* **What is required**: Lines from the one containing "Topul unicornilor în 2026." through the final line of the entries below: reproduce them exactly, all of them and only them.

* **Dataset entries**:
===============
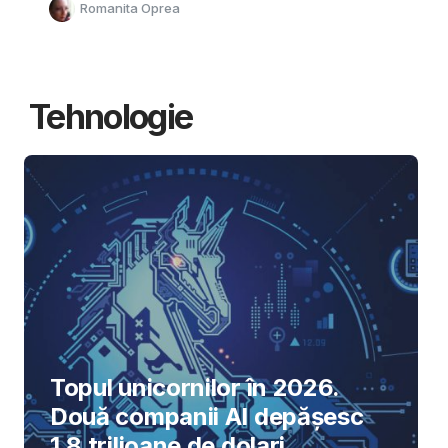
Romanita Oprea
Tehnologie
Topul unicornilor în 2026.
Două companii AI depășesc
1,8 trilioane de dolari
===============
* **Task output**:
Topul unicornilor în 2026.
Două companii AI depășesc
1,8 trilioane de dolari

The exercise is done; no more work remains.